The Food and Drugs Authority (FDA) which is mandated with the regulation of food and drugs in the country, including manufacturing, importation, distribution and licensing, has contested the claims by the Ghana Water Company Limited (GWCL), that about 90 per cent of sachet water being sold are just packaged tap water.
The Head of Communications at the FDA, James Lartey has in his response on the issue, said that the FDA properly monitors the processes involved in the water business.
These claims had been made by The Public Relations Officer of GWCL, Stanley Martey in his response to a Demographic and Health Survey report by the Ghana Health Service and the Ghana Statistical Service which said that 29 percent of Ghanaians rely on sachet water which may not not really be pure and might end up causing more harm than doing any good.
FDA’s James Lartey however said, that the processes for registering sachet water business does not allow companies to merely engage in repackaging of untreated water from the GWCL. He continued that they have up to 30 of their officers who man about 500 sachet water producers in the Greater Accra Region.

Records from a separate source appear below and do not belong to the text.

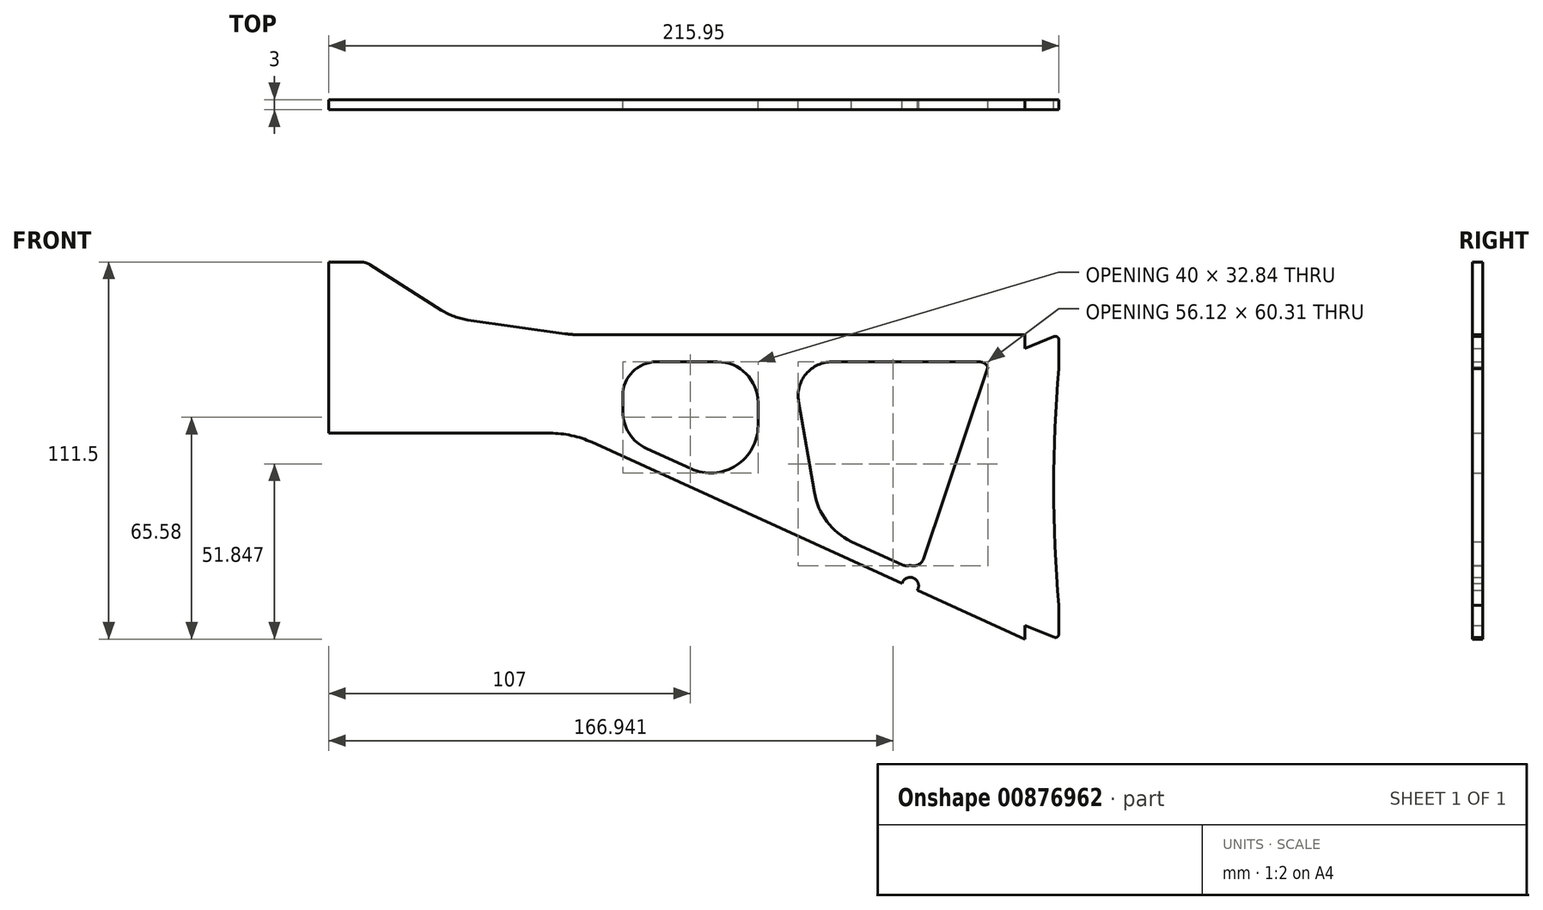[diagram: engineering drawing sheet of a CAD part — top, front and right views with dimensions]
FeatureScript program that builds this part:
annotation { "Feature Type Name" : "Feature", "Feature Type Description" : "" }
export const myFeature = defineFeature(function(context is Context, id is Id, definition is map)
    precondition{}
    {
        {
            var Q0;
            Q0=qCreatedBy(makeId("Front.planeOp"),FACE);
            var sketch = newSketch(context, id + "F0", { "sketchPlane" : qUnion([Q0])});
            skLineSegment(sketch, "E0", {"start": v(0, 0) * mm, "end": v(0, -50.6) * mm});
            skLineSegment(sketch, "E1", {"start": v(0, 0) * mm, "end": v(9.55, 0) * mm});
            skLineSegment(sketch, "E2", {"start": v(12.23, -0.78) * mm, "end": v(33.37, -14.2) * mm});
            skLineSegment(sketch, "E3", {"start": v(41.26, -17.1) * mm, "end": v(69.89, -21.2) * mm});
            skLineSegment(sketch, "E4", {"start": v(74.13, -21.5) * mm, "end": v(205.95, -21.5) * mm});
            skLineSegment(sketch, "E5", {"start": v(205.95, -21.5) * mm, "end": v(205.95, -25.5) * mm});
            skLineSegment(sketch, "E6", {"start": v(205.95, -25.5) * mm, "end": v(214.58, -22.05) * mm});
            skLineSegment(sketch, "E7", {"start": v(215.95, -22.98) * mm, "end": v(215.95, -31.5) * mm});
            skLineSegment(sketch, "E8", {"start": v(0, -50.6) * mm, "end": v(65.5, -50.6) * mm});
            skLineSegment(sketch, "E9", {"start": v(77.92, -53.3) * mm, "end": v(205.95, -111.5) * mm});
            skLineSegment(sketch, "E10", {"start": v(205.95, -111.5) * mm, "end": v(205.95, -107.5) * mm});
            skLineSegment(sketch, "E11", {"start": v(205.95, -107.5) * mm, "end": v(214.58, -110.95) * mm});
            skLineSegment(sketch, "E12", {"start": v(215.95, -110.02) * mm, "end": v(215.95, -101.5) * mm});
            skArc(sketch, "E13", {"start": v(215.95, -31.5) * mm, "mid": v(214.42, -66.5) * mm, "end": v(215.95, -101.5) * mm});
            skPoint(sketch, "E14.visualSharp", {"position": v(11, 0) * mm});
            skArc(sketch, "E14.filletArc", {"start": v(12.23, -0.78) * mm, "mid": v(10.94, -0.2) * mm, "end": v(9.55, 0) * mm});
            skPoint(sketch, "E15.visualSharp", {"position": v(37, -16.5) * mm});
            skArc(sketch, "E15.filletArc", {"start": v(33.37, -14.2) * mm, "mid": v(37.16, -16.07) * mm, "end": v(41.26, -17.1) * mm});
            skPoint(sketch, "E16.visualSharp", {"position": v(72, -21.5) * mm});
            skArc(sketch, "E16.filletArc", {"start": v(69.89, -21.2) * mm, "mid": v(72, -21.42) * mm, "end": v(74.13, -21.5) * mm});
            skPoint(sketch, "E17.visualSharp", {"position": v(72, -50.6) * mm});
            skArc(sketch, "E17.filletArc", {"start": v(77.92, -53.3) * mm, "mid": v(71.85, -51.3) * mm, "end": v(65.5, -50.6) * mm});
            skPoint(sketch, "E18.visualSharp", {"position": v(215.95, -21.5) * mm});
            skArc(sketch, "E18.filletArc", {"start": v(215.95, -22.98) * mm, "mid": v(215.5, -22.15) * mm, "end": v(214.58, -22.05) * mm});
            skPoint(sketch, "E19.visualSharp", {"position": v(215.95, -111.5) * mm});
            skArc(sketch, "E19.filletArc", {"start": v(214.58, -110.95) * mm, "mid": v(215.5, -110.85) * mm, "end": v(215.95, -110.02) * mm});
            skPoint(sketch, "E20", {"position": v(87, -29.5) * mm});
            skLineSegment(sketch, "E21", {"start": v(97, -29.5) * mm, "end": v(115, -29.5) * mm});
            skLineSegment(sketch, "E22", {"start": v(94.03, -55.13) * mm, "end": v(107.2, -61.12) * mm});
            skLineSegment(sketch, "E23", {"start": v(127, -48.38) * mm, "end": v(127, -41.5) * mm});
            skLineSegment(sketch, "E24", {"start": v(87, -39.5) * mm, "end": v(87, -44.2) * mm});
            skArc(sketch, "E25.filletArc", {"start": v(97, -29.5) * mm, "mid": v(89.93, -32.43) * mm, "end": v(87, -39.5) * mm});
            skPoint(sketch, "E26.visualSharp", {"position": v(87, -51.94) * mm});
            skArc(sketch, "E26.filletArc", {"start": v(87, -44.2) * mm, "mid": v(88.91, -50.7) * mm, "end": v(94.03, -55.13) * mm});
            skPoint(sketch, "E27.visualSharp", {"position": v(127, -70.12) * mm});
            skArc(sketch, "E27.filletArc", {"start": v(107.2, -61.12) * mm, "mid": v(120.58, -60.15) * mm, "end": v(127, -48.38) * mm});
            skPoint(sketch, "E28.visualSharp", {"position": v(127, -29.5) * mm});
            skArc(sketch, "E28.filletArc", {"start": v(127, -41.5) * mm, "mid": v(123.49, -33.01) * mm, "end": v(115, -29.5) * mm});
            skPoint(sketch, "E29", {"position": v(137, -29.5) * mm});
            skLineSegment(sketch, "E30", {"start": v(148.87, -29.5) * mm, "end": v(192.4, -29.5) * mm});
            skLineSegment(sketch, "E31", {"start": v(139.02, -41.2) * mm, "end": v(143.65, -68.08) * mm});
            skPoint(sketch, "E32", {"position": v(172, -95.74) * mm});
            skArc(sketch, "E33.filletArc", {"start": v(148.87, -29.5) * mm, "mid": v(141.22, -33.06) * mm, "end": v(139.02, -41.2) * mm});
            skPoint(sketch, "E34.visualSharp", {"position": v(145, -75.92) * mm});
            skArc(sketch, "E34.filletArc", {"start": v(143.65, -68.08) * mm, "mid": v(147.35, -76.67) * mm, "end": v(154.55, -82.64) * mm});
            skPoint(sketch, "E35.visualSharp", {"position": v(195.95, -29.5) * mm});
            skArc(sketch, "E35.filletArc", {"start": v(195, -31) * mm, "mid": v(193.9, -29.9) * mm, "end": v(192.4, -29.5) * mm});
            skCircle(sketch, "E36", {"center": v(172, -95.74) * mm, "radius": 2.5 * mm});
            skArc(sketch, "E37", {"start": v(171.3, -89.78) * mm, "mid": v(172.01, -89.74) * mm, "end": v(172.73, -89.79) * mm});
            skLineSegment(sketch, "E38", {"start": v(154.55, -82.64) * mm, "end": v(169.71, -89.54) * mm});
            skLineSegment(sketch, "E39", {"start": v(175.93, -87.76) * mm, "end": v(195, -31) * mm});
            skPoint(sketch, "E40.visualSharp", {"position": v(170.56, -89.92) * mm});
            skArc(sketch, "E40.filletArc", {"start": v(169.71, -89.54) * mm, "mid": v(170.5, -89.77) * mm, "end": v(171.3, -89.78) * mm});
            skPoint(sketch, "E41.visualSharp", {"position": v(175, -90.55) * mm});
            skArc(sketch, "E41.filletArc", {"start": v(172.73, -89.79) * mm, "mid": v(174.7, -89.35) * mm, "end": v(175.93, -87.76) * mm});
            skSolve(sketch);
        }
        {
            var Q0;
            Q0=makeQuery(id+"F0.imprint","IMPRINT",FACE,{"disambiguationData":[TD([[makeQuery(id+"F0.imprint","IMPRINT",EDGE,{"derivedFrom":sQuery(id+"F0.wireOp",EDGE,"E0")}),1.0]])]});
            extrude(context, id + "F1", {"entities" : qUnion([Q0]), "depth" : 3 * mm, "offsetDistance" : 25 * mm});
        }
    });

“With the processes that the FDA passes through and the monitoring we do, it is not possible that people will use direct water without filtering and then package it, it is not possible,” he said.
Also, James Lartey (of the FDA) when asked whether tap water was purified, went ahead to say that it was the responsibility of the FDA to regulate the import, export, manufacture, distribution and sale of food, drugs, cosmetics, medical devices and chemicals, and not their duty to monitor such. He added that they had no mandate to check tap water as that is the duty of GWCL, and so they had no fact as to whether tap water is purified and safe for drinking.
The issue of increment in sachet water prices by the National Association of Sachet and Packaged Water Producers following the hikes in water tariffs, was what triggered the claims by GWCL’s Stanley Martey.